После маминого дня рождения и той страшной новости, хранителем которой стала я, начался мой период мучительной внутренней борьбы – ехать к маме сейчас или через пару недель ? Отменять все рабочие поездки и конференцию в Италии или нет? Ехать в гости к подруге во Францию или нет?
Мы говорили с мамой по два раза каждый день. С утра я звонила на городской номер и вечером на мобильный отчима. Мама звучала хорошо, почти не жаловалась на плохое самочувствие, которое и на самом деле, улучшилось благодаря немецким лекарствам и уходу отчима.

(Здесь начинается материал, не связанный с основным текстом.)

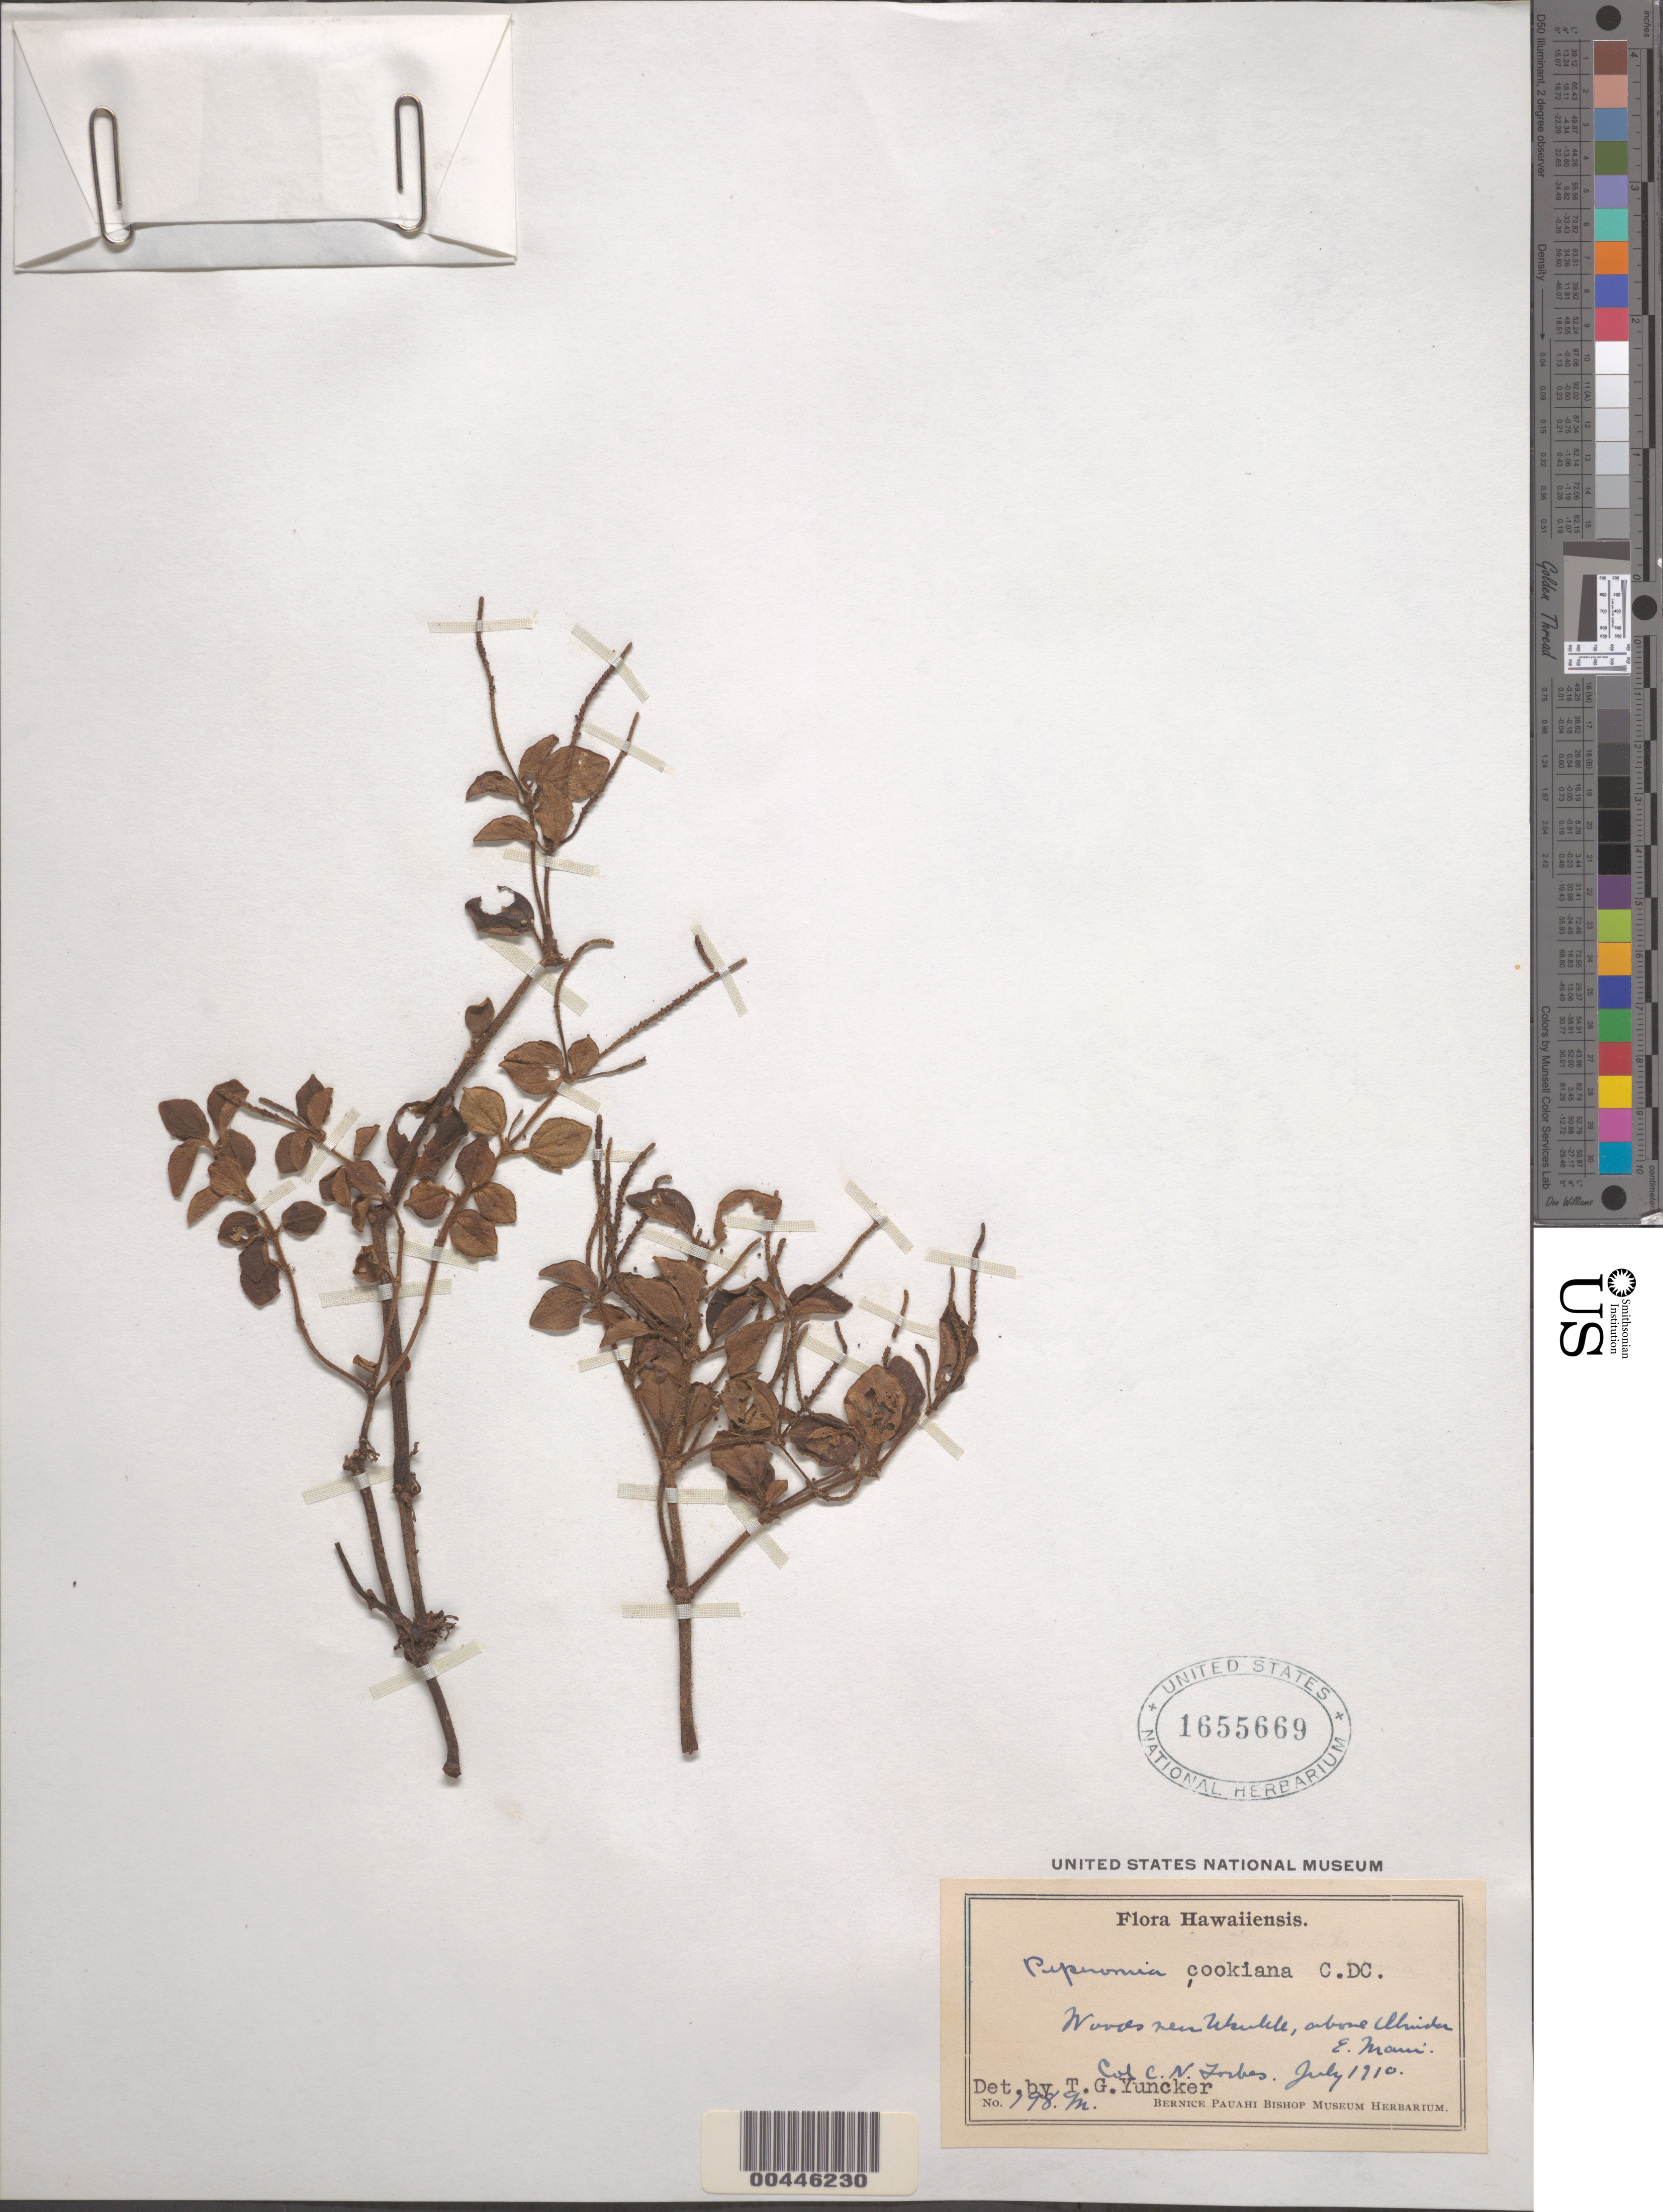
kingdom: Plantae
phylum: Tracheophyta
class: Magnoliopsida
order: Piperales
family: Piperaceae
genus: Peperomia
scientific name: Peperomia cookiana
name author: C. DC.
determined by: Yuncker, T. G.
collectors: C. N. Forbes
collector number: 198.M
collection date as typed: Jul 1910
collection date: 1910-07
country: United States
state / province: Hawaii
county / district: Maui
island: Maui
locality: E Maui, near Ukulele, above Olinda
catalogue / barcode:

К маме стали приходить люди из паллиативной службы. В начале мама не знала, что это значит. Потом загуглила и доверительно так поделилась со мной – ты знаешь что это значит? Я знала.
Мама больше не выходила на улицу, ослабла и похудела. Гуляла с отчимом на балконе. Спала после завтрака и обеда. Жаловалась только на ноги – пудовые, не закинуть на кровать – и тугие компрессионные чулки. Отчим стал санитаром и коучем, но настроение у обоих было бодрое. Это настроение и усыпило мою бдительность. Вернее сказать, сердце давно знало, что дни сочтены, но…
Теперь я понимаю, что в глубине души я струсила. Сильная, волевая, всех строящая мама продолжала держать лицо и удар. А я позволила ей себя убаюкать и не поехала к ним ни в январе, ни в начале февраля. А вместо этого поехала к подруге во Францию. Вернее сказать поехала к друзьям и мужу этой самой подруги, у которой серьезно заболела мама в Питере.
И тут то надо было слушать интуицию, громко кричащую – отменить поездку и лететь к своей маме! Я до сих пор не понимаю зачем я, мы с мужем полетели во Францию, где нас никто не ждал. Эта поездка стоила мне потерянной подруги и умершей без меня мамы.